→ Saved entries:
========================
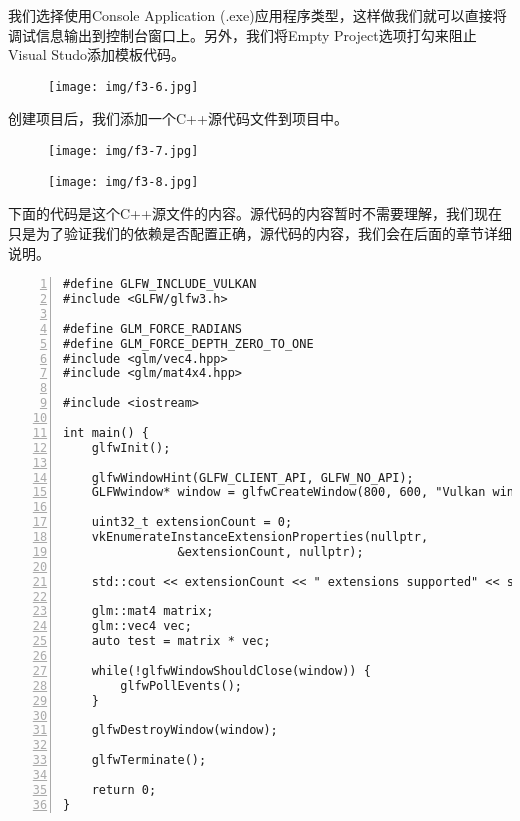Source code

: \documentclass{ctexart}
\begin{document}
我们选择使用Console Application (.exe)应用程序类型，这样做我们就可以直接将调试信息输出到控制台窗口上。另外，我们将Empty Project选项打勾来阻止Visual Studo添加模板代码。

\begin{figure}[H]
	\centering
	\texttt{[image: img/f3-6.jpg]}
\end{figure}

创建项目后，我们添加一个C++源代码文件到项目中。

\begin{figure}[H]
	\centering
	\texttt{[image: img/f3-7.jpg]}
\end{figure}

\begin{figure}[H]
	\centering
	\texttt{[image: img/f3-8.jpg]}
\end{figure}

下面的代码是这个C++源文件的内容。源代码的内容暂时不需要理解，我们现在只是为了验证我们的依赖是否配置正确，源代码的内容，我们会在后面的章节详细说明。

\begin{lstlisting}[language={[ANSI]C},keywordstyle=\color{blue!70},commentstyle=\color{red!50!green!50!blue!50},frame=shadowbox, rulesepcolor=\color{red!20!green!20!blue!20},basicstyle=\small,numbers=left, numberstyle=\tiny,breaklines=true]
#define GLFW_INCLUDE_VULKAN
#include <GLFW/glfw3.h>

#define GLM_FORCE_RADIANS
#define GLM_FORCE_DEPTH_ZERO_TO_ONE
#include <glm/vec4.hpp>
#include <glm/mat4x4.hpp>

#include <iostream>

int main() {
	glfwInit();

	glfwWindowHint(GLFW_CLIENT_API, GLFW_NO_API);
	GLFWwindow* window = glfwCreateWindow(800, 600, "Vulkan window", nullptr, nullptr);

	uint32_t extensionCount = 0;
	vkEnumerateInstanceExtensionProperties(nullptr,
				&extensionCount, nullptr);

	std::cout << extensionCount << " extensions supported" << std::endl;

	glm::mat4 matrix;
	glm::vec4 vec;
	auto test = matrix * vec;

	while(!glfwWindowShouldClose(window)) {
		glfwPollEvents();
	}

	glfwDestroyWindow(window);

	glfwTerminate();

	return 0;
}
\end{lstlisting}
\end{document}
========================
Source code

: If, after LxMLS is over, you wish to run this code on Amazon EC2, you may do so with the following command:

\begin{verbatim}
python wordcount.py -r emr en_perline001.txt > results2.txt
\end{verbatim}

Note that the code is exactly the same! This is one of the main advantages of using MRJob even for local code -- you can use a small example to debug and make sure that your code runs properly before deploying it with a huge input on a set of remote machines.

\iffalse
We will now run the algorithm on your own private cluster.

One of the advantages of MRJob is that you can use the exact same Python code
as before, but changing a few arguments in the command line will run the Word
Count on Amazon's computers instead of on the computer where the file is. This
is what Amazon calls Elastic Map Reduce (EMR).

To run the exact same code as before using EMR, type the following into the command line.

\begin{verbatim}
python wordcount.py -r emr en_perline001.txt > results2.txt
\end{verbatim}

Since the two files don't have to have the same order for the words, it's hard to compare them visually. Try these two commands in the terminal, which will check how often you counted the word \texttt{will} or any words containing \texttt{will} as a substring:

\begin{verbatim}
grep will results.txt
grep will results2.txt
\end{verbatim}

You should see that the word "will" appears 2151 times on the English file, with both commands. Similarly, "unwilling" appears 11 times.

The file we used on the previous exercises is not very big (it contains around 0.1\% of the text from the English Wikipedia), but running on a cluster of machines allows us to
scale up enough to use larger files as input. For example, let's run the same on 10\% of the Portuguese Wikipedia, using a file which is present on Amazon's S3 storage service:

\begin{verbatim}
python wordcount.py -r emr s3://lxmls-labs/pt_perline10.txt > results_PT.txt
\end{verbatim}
========================
→ PROBLEM TO WORK ON: Where a line in the records above contains the word "image", copy that line.

→ FINISHED TASK:
	\texttt{[image: img/f3-6.jpg]}
	\texttt{[image: img/f3-7.jpg]}
	\texttt{[image: img/f3-8.jpg]}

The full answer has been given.